Days after state-owned Oil and Natural Gas Corporation (ONGC) announced that it is acquiring 51.11% stake of Hindustan Petroleum Corporation Limited (HPCL), the Congress said the whole exercise was an attempt to show that the Modi government was meeting disinvestment targets.
Missed target
“This is being done to make the balance sheet of the Government of India before Budget look alright that they have increased borrowing. Second, it is done to show that the disinvestment target is met,” said Abhishek Manu Singhvi on Monday.
Listing out the government’s own figures, the Congress said that in 2014-15, the Modi-led Central government missed its disinvestment target by 44%.
The following year (2015-16), the government’s targeted disinvestment proceeds fell short by 40%, it said.
“Now this year, technically to show that they have done some disinvestment, they have disinvested their shares in HPCL but investing into another Public Sector Unit (PSU). This is the usual Modi government style of jugglery,” said Mr. Singhvi.
The Congress spokesperson claimed that the Union government was “forcing ONGC to borrow from the market” only to show that the government could manage to keep fiscal deficit under check.

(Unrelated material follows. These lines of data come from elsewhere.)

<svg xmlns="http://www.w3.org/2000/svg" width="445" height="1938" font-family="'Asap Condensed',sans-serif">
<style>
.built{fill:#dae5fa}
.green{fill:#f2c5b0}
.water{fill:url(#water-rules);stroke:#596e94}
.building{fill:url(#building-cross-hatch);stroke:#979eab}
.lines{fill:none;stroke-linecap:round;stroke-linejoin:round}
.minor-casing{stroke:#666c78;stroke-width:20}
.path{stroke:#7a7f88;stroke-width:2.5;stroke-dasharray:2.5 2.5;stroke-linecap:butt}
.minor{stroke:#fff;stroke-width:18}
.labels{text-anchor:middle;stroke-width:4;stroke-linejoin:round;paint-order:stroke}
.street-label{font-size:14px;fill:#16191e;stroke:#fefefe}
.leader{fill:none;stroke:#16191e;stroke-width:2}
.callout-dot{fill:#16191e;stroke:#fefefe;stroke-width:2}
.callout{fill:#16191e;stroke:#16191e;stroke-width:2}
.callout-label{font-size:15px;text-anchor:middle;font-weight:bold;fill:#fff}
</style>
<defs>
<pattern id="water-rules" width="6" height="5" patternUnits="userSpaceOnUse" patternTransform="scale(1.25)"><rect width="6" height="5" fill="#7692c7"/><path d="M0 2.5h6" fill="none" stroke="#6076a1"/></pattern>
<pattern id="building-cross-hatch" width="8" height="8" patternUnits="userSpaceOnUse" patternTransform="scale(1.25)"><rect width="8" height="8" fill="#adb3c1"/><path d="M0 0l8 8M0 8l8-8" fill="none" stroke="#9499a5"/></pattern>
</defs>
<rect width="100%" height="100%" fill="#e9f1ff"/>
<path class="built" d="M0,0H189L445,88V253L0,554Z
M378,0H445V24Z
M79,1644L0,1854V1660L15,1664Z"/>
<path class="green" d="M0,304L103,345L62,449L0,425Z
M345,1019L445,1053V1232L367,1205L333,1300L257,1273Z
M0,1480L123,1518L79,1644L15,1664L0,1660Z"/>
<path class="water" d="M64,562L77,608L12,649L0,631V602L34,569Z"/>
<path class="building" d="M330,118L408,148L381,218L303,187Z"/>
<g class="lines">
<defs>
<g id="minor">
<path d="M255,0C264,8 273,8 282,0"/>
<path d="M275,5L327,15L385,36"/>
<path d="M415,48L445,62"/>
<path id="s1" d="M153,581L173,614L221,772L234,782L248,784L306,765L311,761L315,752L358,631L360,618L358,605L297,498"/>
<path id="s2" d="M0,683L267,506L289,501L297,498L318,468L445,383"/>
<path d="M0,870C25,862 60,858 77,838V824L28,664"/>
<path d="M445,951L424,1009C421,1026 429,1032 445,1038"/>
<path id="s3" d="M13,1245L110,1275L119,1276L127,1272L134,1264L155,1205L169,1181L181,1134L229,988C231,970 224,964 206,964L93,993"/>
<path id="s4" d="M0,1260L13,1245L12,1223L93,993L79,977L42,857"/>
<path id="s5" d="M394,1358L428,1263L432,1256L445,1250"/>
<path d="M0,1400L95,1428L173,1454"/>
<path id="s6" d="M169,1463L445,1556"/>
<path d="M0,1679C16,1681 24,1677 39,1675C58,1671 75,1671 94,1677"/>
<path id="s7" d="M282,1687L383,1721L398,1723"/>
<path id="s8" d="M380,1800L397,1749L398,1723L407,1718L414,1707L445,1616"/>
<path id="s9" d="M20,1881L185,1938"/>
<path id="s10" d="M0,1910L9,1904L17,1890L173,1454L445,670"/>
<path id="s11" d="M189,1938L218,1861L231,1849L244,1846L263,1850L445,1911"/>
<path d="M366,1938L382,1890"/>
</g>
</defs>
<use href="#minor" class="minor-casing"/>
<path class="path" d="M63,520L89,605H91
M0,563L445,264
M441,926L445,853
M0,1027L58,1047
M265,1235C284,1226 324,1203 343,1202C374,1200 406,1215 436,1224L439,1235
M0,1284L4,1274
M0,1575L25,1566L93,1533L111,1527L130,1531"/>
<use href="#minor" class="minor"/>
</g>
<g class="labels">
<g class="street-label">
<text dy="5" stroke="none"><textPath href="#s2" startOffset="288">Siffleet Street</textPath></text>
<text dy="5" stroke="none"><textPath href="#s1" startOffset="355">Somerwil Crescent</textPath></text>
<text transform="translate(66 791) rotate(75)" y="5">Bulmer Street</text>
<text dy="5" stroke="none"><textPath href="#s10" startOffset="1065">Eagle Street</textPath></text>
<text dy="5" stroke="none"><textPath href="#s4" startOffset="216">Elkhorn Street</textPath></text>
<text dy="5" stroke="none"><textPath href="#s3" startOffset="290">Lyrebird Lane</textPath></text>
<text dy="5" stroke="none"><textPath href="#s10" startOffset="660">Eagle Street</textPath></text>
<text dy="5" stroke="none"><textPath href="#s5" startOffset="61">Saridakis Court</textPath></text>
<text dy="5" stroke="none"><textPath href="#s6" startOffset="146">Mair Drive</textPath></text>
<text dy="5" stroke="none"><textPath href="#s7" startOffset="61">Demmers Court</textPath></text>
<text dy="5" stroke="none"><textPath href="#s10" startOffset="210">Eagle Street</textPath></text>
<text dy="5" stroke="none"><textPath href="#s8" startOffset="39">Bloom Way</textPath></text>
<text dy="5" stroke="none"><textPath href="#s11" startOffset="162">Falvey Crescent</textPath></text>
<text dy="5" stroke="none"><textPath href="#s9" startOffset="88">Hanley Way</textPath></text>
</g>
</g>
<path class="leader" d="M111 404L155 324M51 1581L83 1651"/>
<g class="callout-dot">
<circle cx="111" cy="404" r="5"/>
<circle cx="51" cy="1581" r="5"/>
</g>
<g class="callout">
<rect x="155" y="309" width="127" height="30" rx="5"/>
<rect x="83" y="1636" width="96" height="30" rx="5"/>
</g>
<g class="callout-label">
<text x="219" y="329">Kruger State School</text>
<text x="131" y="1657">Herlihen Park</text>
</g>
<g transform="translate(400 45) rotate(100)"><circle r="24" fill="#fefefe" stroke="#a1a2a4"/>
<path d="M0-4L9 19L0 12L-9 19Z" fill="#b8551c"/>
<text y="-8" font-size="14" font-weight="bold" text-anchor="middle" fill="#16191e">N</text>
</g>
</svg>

“According to a Morgan Stanley report, you are likely to have a fiscal deficit of 3.5% of the GDP overshooting the Budget estimate of 3.2% and that’s why the government wants to show it is not borrowing,” said Mr. Singhvi.
No benefit to consumers
The Congress claimed that the Modi government got a windfall gain of ₹ 6 lakh crore from taxes on petroleum products because of low international crude prices. However, it chose not to pass on the benefits to the consumer.
“As of today, the petrol price in Mumbai is about ₹ 84 a litre. We have been saying that petroleum products should be brought under Goods and Service Tax (GST) so that consumers can benefit,” said the Congress spokesperson.